The TPP provides particular opportunity to California and the Sacramento region. According to the California Chamber of Commerce, California is the largest exporting state to the Asia Pacific region, to the tune of $67 billion in 2015. And that translates into high-paying jobs for over one million Californians. Imagine what this can become with much freer access to a $21 trillion market!

And the opportunity to feed into the potential of the Sacramento region is tremendous. According to the Northern California World Trade Center’s Capital Region Export Plan, “the Capital Region has a wide array of unique regional trade assets, including a deep water channel seaport in West Sacramento and proximity to other ports in Stockton and Oakland; the Sacramento International Airport; access to major markets through its interstate and highway network and rail systems; foreign trade zones; and is recognized as one of the nation’s most culturally diverse regions.”

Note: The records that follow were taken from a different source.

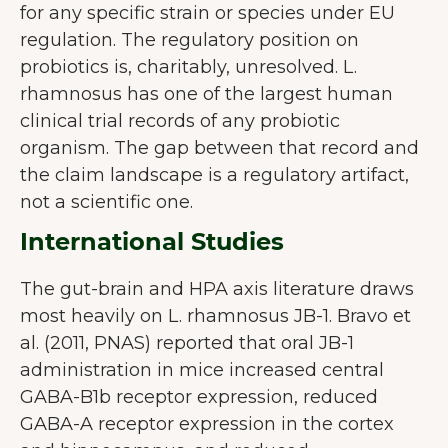
for any specific strain or species under EU
regulation. The regulatory position on
probiotics is, charitably, unresolved. L.
rhamnosus has one of the largest human
clinical trial records of any probiotic
organism. The gap between that record and
the claim landscape is a regulatory artifact,
not a scientific one.
International Studies
The gut-brain and HPA axis literature draws
most heavily on L. rhamnosus JB-1. Bravo et
al. (2011, PNAS) reported that oral JB-1
administration in mice increased central
GABA-B1b receptor expression, reduced
GABA-A receptor expression in the cortex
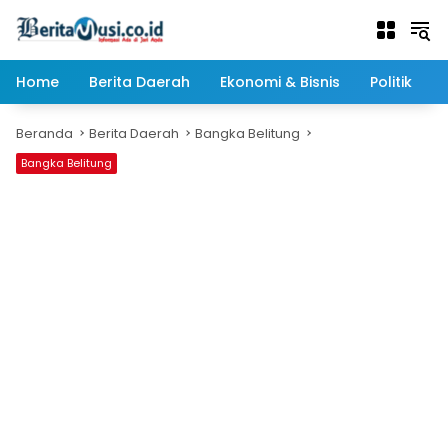
Langsung
ke
konten
Home
Berita Daerah
Ekonomi & Bisnis
Politik
Beranda
Berita Daerah
Bangka Belitung
Bangka Belitung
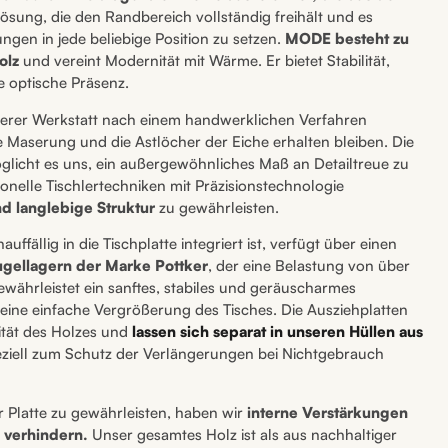
ösung, die den Randbereich vollständig freihält und es
ngen in jede beliebige Position zu setzen.
MODE besteht zu
olz
und vereint Modernität mit Wärme. Er bietet Stabilität,
 optische Präsenz.
nserer Werkstatt nach einem handwerklichen Verfahren
he Maserung und die Astlöcher der Eiche erhalten bleiben. Die
licht es uns, ein außergewöhnliches Maß an Detailtreue zu
ionelle Tischlertechniken mit Präzisionstechnologie
d langlebige Struktur
zu gewährleisten.
ffällig in die Tischplatte integriert ist, verfügt über einen
ugellagern der Marke Pottker
, der eine Belastung von über
ewährleistet ein sanftes, stabiles und geräuscharmes
eine einfache Vergrößerung des Tisches. Die Ausziehplatten
tät des Holzes und
lassen sich separat in unseren Hüllen aus
peziell zum Schutz der Verlängerungen bei Nichtgebrauch
er Platte zu gewährleisten, haben wir
interne Verstärkungen
 verhindern.
Unser gesamtes Holz ist als aus nachhaltiger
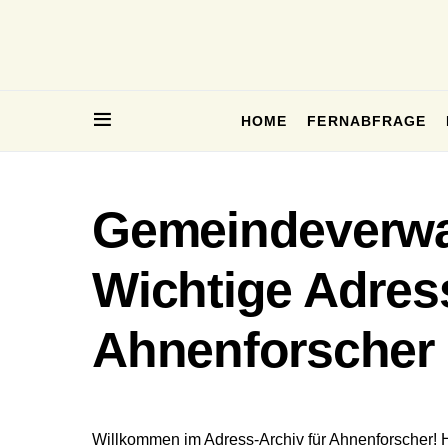
HOME
FERNABFRAGE
Gemeindeverwa
Wichtige Adres
Ahnenforscher
Willkommen im Adress-Archiv für Ahnenforscher! 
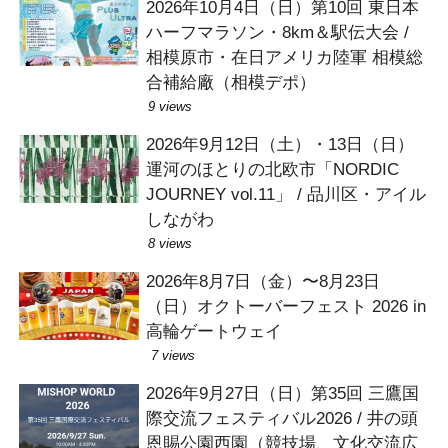
2026年10月4日（日）第10回 東日本
ハーフマラソン・8km＆駅伝大会 /
相模原市・在日アメリカ陸軍 相模総
合補給廠（相模デポ）
9 views
2026年9月12日（土）・13日（日）
運河のほとりの北欧市「NORDIC
JOURNEY vol.11」 / 品川区・アイル
しながわ
8 views
2026年8月7日（金）〜8月23日
（日）オクトーバーフェスト 2026 in
高輪ゲートウェイ
7 views
2026年9月27日（日）第35回 三鷹国
際交流フェスティバル2026 / 井の頭
恩賜公園西園（競技場、文化交流広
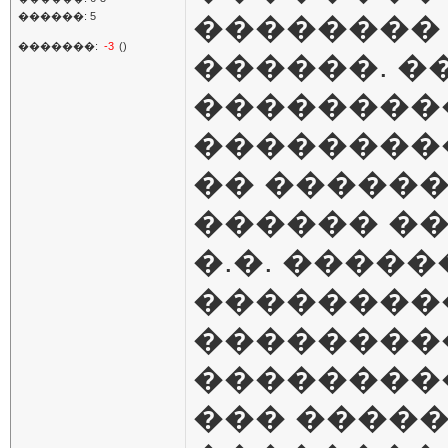
������: 5
��������
�������:
-3
()
������. �
��������
��������
�� ������
������ ��
�.�. ����
��������
��������
��������
��� ����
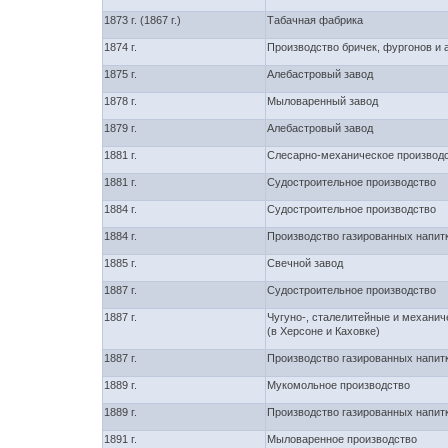
1873 г. (1867 г.)
Табачная фабрика
1874 г.
Производство бричек, фургонов и 
1875 г.
Алебастровый завод
1878 г.
Мыловаренный завод
1879 г.
Алебастровый завод
1881 г.
Слесарно-механическое производ
1881 г.
Судостроительное производство
1884 г.
Судостроительное производство
1884 г.
Производство газированных напит
1885 г.
Свечной завод
1887 г.
Судостроительное производство
1887 г.
Чугуно-, сталелитейные и механич
(в Херсоне и Каховке)
1887 г.
Производство газированных напит
1889 г.
Мукомольное производство
1889 г.
Производство газированных напит
1891 г.
Мыловаренное производство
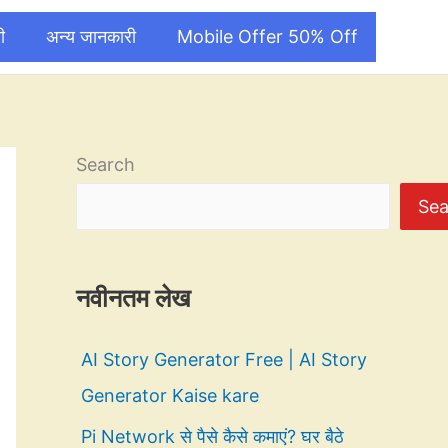
ी
अन्य जानकारी
Mobile Offer 50% Off
Search
Sea
नवीनतम लेख
AI Story Generator Free | AI Story
Generator Kaise kare
Pi Network से पैसे कैसे कमाएं? घर बैठे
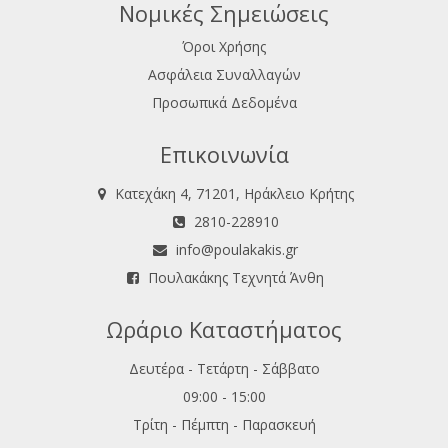
Νομικές Σημειώσεις
Όροι Χρήσης
Ασφάλεια Συναλλαγών
Προσωπικά Δεδομένα
Επικοινωνία
Κατεχάκη 4, 71201, Ηράκλειο Κρήτης
2810-228910
info@poulakakis.gr
Πουλακάκης Τεχνητά Άνθη
Ωράριο Καταστήματος
Δευτέρα - Τετάρτη - Σάββατο
09:00 - 15:00
Τρίτη - Πέμπτη - Παρασκευή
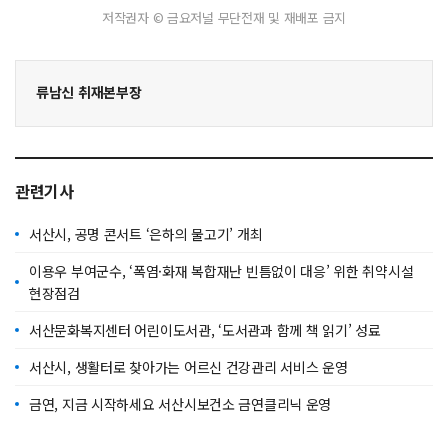
저작권자 © 금요저널 무단전재 및 재배포 금지
류남신 취재본부장
관련기사
서산시, 공명 콘서트 ‘은하의 물고기’ 개최
이용우 부여군수, ‘폭염·화재 복합재난 빈틈없이 대응’ 위한 취약시설
현장점검
서산문화복지센터 어린이도서관, ‘도서관과 함께 책 읽기’ 성료
서산시, 생활터로 찾아가는 어르신 건강관리 서비스 운영
금연, 지금 시작하세요 서산시보건소 금연클리닉 운영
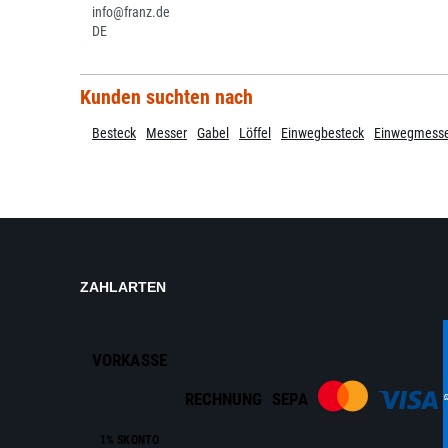
info@franz.de
DE
Kunden suchten nach
Besteck
Messer
Gabel
Löffel
Einwegbesteck
Einwegmess
ZAHLARTEN
VORKASSE
RECHNUNG
SEPA
1% SKONTO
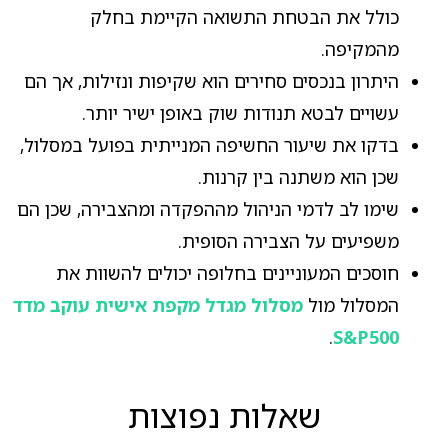
כולל את הבטחת התשואה הקיימת בחלק
מהמקיפה.
היתרון בנכסים סחירים הוא שקיפות ונזילות, אך הם
עשויים לבטא תנודות שוק באופן ישיר יותר.
בדקו את שיעור החשיפה המנייתית בפועל במסלול,
שכן הוא משתנה בין קרנות.
שימו לב לדמי הניהול מההפקדה ומהצבירה, שכן הם
משפיעים על הצבירה הסופית.
חוסכים המעוניינים בחלופה יכולים להשוות את
המסלול מול
מסלול מגדל מקפת אישית עוקב מדד
.
S&P500
שאלות נפוצות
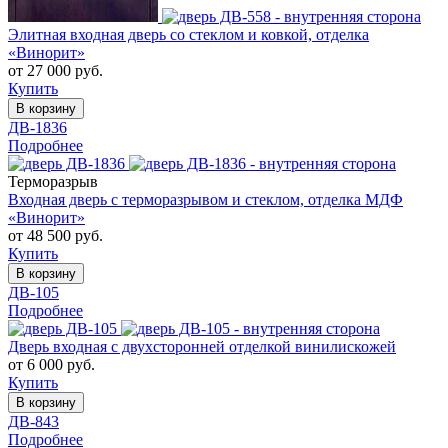
Элитная входная дверь со стеклом и ковкой, отделка
«Винорит»
от 27 000 руб.
Купить
В корзину
ДВ-1836
Подробнее
Терморазрыв
Входная дверь с терморазрывом и стеклом, отделка МДФ
«Винорит»
от 48 500 руб.
Купить
В корзину
ДВ-105
Подробнее
Дверь входная с двухсторонней отделкой винилискожей
от 6 000 руб.
Купить
В корзину
ДВ-843
Подробнее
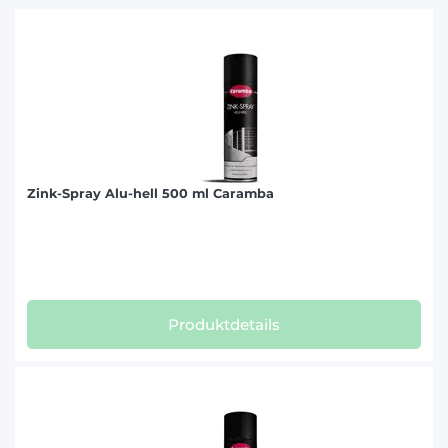
Zink-Spray Alu-hell 500 ml Caramba
Produktdetails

Much of the opposition comes from labor and environmental interests. But the reality is that the TPP includes the strongest labor provisions of any trade agreement in history. According to the Economist Magazine, “several of the TPP’s chapters are devoted to protections for workers and environmental safeguards. There are clauses that attempt to slow deforestation and over fishing. All parties will also be compelled to follow the International Labour Organization’s basic principles on workers’ rights. They will be required to set a minimum wage and regulate working hours. . . Such commitments will be enforceable under the treaty’s dispute-settlement mechanism.” The TPP expands the fight for decent work around the world and creates a more fair and level playing field for American workers.

The issue is playing out in this year’s political campaigns. It is a different kind of debate that doesn’t fall down along partisan lines. I find myself with expected friends but also opponents among fellow Republicans, and rare allies who are Democrats including, yes, at least in this case, Barack Obama.

California has long been a leader on the world stage and we cannot ignore the growing influence of the Asia Pacific region. We must be forward-thinking and seize opportunities – like TPP – to shape trade policy. Rather than fearing competition and trying hide from it by suppressing global trade we should be seeking ways to capitalize on global trade to grow our economy and benefit American workers and consumers. Let us not fall victim to the same sort of myopic and visceral forces that prevailed in the mistake that was Smoot-Hawley. Let us learn the lesson of history.